Between Bethel… litterally the house of God and Ai… teh place of ruin
When I read all these place names, it’s clear to us that Abram is back on track… he’s not where he needs to be, but he understands that… and he has chosen to return, to call upon God who called him.
To accept that he did what was right in his own eyes… and it blew up on him… that yes God was generous… but that didn’t excuse his behavior.
If you are a follower of Jesus, you know this experience… you know what’s it like to realize you are off track and want to get back on… this is what repentance is all about
Psalm 51 says it this way:
Psalm 51:10–12 NIV
Create in me a pure heart, O God, and renew a steadfast spirit within me. Do not cast me from your presence or take your Holy Spirit from me. Restore to me the joy of your salvation and grant me a willing spirit, to sustain me.

Remember: Looking back is sometimes the best way to move forward

Go back to God’s plan.
Admitting that I thought my plan was good… but God planned God’s plan.
I should remember that.... i need to trust in that.

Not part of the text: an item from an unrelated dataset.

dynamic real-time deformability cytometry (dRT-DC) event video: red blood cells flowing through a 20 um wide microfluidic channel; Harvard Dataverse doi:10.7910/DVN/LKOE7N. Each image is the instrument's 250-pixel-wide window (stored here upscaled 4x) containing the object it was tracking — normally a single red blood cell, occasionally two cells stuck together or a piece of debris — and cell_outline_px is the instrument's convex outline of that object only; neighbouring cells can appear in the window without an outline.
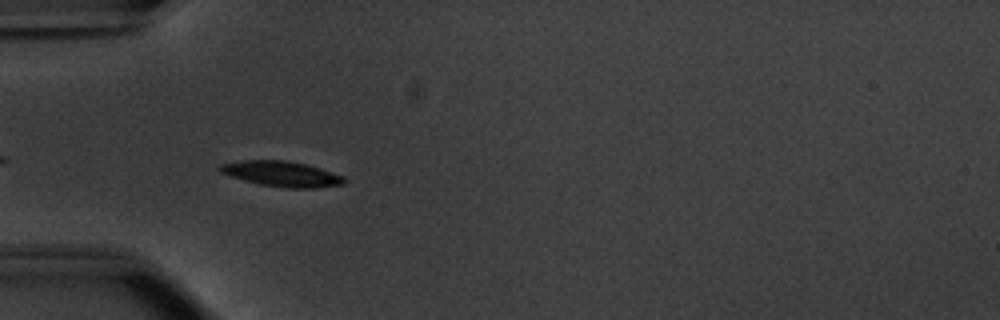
{"species": "common noctule bat (a hibernating species)", "species_latin": "Nyctalus noctula", "temperature_condition": "warm", "stored_images_in_passage": 6, "camera_frame_rate_fps": 3000, "um_per_image_px": 0.085, "animal": {"sex": "male", "body_mass_g": 20.1, "forearm_length_mm": 53.5}, "frame": {"image": 1, "passage_image": 3, "time_ms": 0.667, "image_size_px": [1000, 320], "cell_outline_px": [[344, 184], [316, 188], [284, 188], [260, 184], [244, 180], [220, 172], [216, 168], [220, 164], [240, 160], [288, 160], [320, 168], [344, 176]], "centroid_in_image_um": [23.92, 14.77], "position_along_channel_um": 61.1, "area_um2": 18.38}}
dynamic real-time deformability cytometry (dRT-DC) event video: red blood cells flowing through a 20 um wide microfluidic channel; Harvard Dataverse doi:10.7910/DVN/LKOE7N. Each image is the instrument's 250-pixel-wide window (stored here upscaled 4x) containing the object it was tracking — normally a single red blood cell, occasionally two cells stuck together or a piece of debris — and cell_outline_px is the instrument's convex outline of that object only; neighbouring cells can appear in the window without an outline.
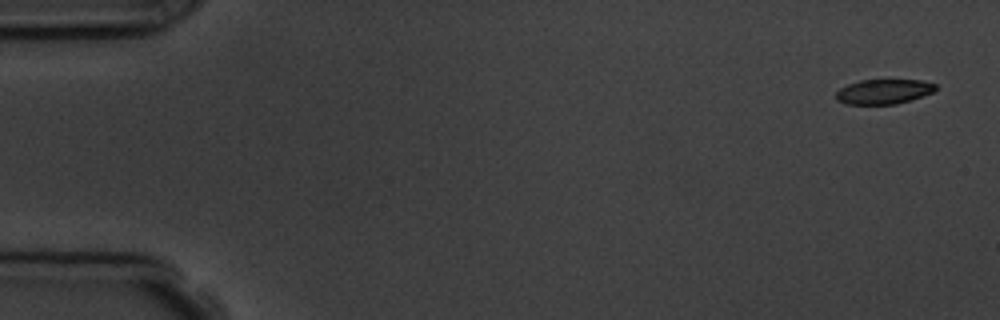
{"species": "common noctule bat (a hibernating species)", "species_latin": "Nyctalus noctula", "temperature_condition": "room temperature", "stored_images_in_passage": 5, "camera_frame_rate_fps": 3000, "um_per_image_px": 0.085, "animal": {"sex": "male", "body_mass_g": 19.5, "forearm_length_mm": 54.6}, "frame": {"image": 1, "passage_image": 1, "time_ms": 0.0, "image_size_px": [1000, 320], "cell_outline_px": [[936, 88], [932, 92], [896, 104], [844, 104], [836, 100], [836, 92], [840, 88], [848, 84], [860, 80], [920, 80], [936, 84]], "centroid_in_image_um": [75.05, 7.78], "position_along_channel_um": 9.9, "area_um2": 14.22}}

Not to over think things, but actually to hold on to the simplicity of God’s call.
First his calling me out of where I was… as Luke wrte in the book of acts
Acts 2:21 NIV
And everyone who calls on the name of the Lord will be saved.’
If you are a Christian, you answered this call. Now, remember the second layer of that call… not just calling you out… but calling you into his plan, calling you to come and follow him.
I’m sure there are some of us hearing these words and are tempted to think.
For the Backslider...
Yea but, you don’t know how far off track I’ve gotten...
Maybe, but I do remember a story in the NT of a son who went to a far away county and gambled and partied away all he had… then one day with his face in a pig trough thought, I chould go back to my father… and at th esame time… the father was out waiting for his son to return.
I know that no matter how far you have gotten off track, you aren’t so far that God won’t accept you back.
For the Faithful
Be faithful...God’s plan doesn’t always look like your dream.
We can stay-faithfully...
For the lost
Your life has eternal value, don’t listen to what culture tells you about you based on what you have or don’t have.
Jesus doesn’t measure us by our wallet.
He measures our heart… not by it’s goodness, but by it’s openness to him.